Step-by-Step Guide to Dining Out with Food Allergies

Continued from previous page.

Step 3: At the Restaurant

Upon entering: Ask for the manager by name. Since you’ve already spoken to him, this should be like meeting an acquaintance; approach it that way. You want to make a connection with the staff. Get them on your side, and naturally they will want to ensure you are taken care of. Remind the manager of your food requirements, give him your chef or food-allergy card, and ask to speak to the chef if available. (If it’s early, the chef can usually spare a few moments).

What you’re looking for: There are a few things I recommend watching for from the chef and manager: great eye contact, complete attention, appreciation of the seriousness of your request, transparency about ingredients (no “secret sauce”), a hospitable attitude and an understanding of allergens and cross-contamination among foods.
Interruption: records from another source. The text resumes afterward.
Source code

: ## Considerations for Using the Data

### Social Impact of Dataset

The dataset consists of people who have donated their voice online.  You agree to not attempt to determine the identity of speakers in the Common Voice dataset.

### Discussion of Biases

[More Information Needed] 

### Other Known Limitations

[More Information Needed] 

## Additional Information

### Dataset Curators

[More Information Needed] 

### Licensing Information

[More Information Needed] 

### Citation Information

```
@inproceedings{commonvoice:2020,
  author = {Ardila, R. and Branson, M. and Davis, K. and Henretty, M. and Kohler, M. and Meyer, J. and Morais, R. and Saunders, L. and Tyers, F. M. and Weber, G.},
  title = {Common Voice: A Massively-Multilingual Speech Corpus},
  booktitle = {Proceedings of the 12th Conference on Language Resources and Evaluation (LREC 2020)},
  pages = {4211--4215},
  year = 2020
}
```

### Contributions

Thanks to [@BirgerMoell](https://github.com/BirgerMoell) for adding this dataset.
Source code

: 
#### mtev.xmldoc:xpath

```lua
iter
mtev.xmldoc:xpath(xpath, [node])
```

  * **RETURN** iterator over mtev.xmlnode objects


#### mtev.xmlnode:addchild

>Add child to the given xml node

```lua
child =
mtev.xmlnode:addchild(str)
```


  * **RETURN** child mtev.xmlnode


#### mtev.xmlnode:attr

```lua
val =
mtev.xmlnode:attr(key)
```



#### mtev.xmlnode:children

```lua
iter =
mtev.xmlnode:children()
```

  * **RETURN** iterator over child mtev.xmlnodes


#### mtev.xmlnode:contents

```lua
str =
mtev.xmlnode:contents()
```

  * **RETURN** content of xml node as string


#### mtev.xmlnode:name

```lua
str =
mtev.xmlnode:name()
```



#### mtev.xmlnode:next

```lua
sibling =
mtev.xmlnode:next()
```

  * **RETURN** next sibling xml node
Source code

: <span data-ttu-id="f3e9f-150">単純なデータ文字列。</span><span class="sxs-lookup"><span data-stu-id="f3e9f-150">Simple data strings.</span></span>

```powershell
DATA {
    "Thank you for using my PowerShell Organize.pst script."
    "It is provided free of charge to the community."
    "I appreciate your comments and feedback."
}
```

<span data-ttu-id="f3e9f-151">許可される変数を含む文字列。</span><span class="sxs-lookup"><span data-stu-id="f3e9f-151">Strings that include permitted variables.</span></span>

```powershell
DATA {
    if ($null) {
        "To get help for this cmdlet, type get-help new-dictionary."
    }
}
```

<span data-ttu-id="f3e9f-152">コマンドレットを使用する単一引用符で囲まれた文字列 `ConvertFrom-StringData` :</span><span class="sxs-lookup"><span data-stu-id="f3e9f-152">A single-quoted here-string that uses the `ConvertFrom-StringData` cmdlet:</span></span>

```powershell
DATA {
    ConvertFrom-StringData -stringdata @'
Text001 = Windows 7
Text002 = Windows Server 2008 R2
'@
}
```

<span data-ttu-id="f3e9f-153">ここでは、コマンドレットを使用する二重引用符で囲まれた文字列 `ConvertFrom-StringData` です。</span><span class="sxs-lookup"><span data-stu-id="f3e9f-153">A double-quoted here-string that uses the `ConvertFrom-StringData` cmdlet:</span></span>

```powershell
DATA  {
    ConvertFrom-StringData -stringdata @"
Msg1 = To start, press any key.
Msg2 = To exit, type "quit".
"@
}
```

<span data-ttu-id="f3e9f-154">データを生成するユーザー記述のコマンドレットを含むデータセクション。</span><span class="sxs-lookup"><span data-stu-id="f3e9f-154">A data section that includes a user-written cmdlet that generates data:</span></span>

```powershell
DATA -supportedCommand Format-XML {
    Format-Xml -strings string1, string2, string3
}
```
A few places you want some extra assurance from the chef:
•    The grill (Is it used for meat and fish or just meat or just fish?)
•     The fryer (Just used for fries? That would be rare.)
•     The salad station (Ask that they change gloves and use a clean bowl.)

Friendly but assertive: Aim for honey not vinegar with staff. An aggressive stance or righteous anger will neither make for a pleasant dining experience nor guarantee your dietary restrictions will be better met. On the assertive side, gauge the attention being paid. Are the staff listening to your diet concerns with full attention, even if it’s busy? You have some special needs; it’s OK to expect some extra attention.

At your table: Never assume the manager or chef you spoke to has relayed your needs to the server – that’s your job. Repeat your needs after every course if you need to. Remind the restaurant staff to use a clean pan or clean gloves. It is your right to know what you are eating and it is the restaurant’s obligation to know the ingredients in everything they’re serving.

Dessert and other minefields: I almost never eat dessert out. I recommend skipping it as a rule since there is a lot of potential for unknown ingredients in cakes and pies. Even sorbet can be contaminated if a communal scoops is used, or an almond cookie shows up as the garnish.

Use caution with drinks, as well. Mixed drinks have been going retro and that includes a “flip”, a frothy head that’s made from egg whites.

A final minefield: romantic lighting. You need to see your meal order. If the room is too dark, there are free downloadable flashlight apps for your smartphone – use one. Don’t eat what you can’t see.

Let them know: If the meal had problems, or if you began to get mild symptoms, let the staff know. Within 24 hours, write a note or e-mail detailing the issues. Management should respond quickly.

But in most situations and with your advance and onsite communications, the dining experience will have been a success. The only eventfulness? The great food and conversation. Be sure to thank the staff for attentive and hospitable service, and pay the ultimate compliment: tip well.